**Supplied records**.
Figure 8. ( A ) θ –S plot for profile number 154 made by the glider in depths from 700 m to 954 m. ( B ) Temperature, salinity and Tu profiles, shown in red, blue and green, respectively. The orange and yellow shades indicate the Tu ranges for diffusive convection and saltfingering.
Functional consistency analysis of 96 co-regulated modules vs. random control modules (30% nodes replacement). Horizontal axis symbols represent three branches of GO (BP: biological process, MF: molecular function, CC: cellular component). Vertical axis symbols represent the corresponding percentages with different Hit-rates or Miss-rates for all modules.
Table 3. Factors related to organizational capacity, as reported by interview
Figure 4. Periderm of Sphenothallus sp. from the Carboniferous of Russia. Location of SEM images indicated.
==
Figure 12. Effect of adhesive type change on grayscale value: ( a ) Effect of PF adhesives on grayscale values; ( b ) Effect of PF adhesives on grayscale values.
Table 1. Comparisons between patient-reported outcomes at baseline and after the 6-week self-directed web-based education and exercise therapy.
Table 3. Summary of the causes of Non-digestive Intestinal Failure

**Task item**. The answer should be a single number: how many lines of the entries hold "Table".

**Response box**. 3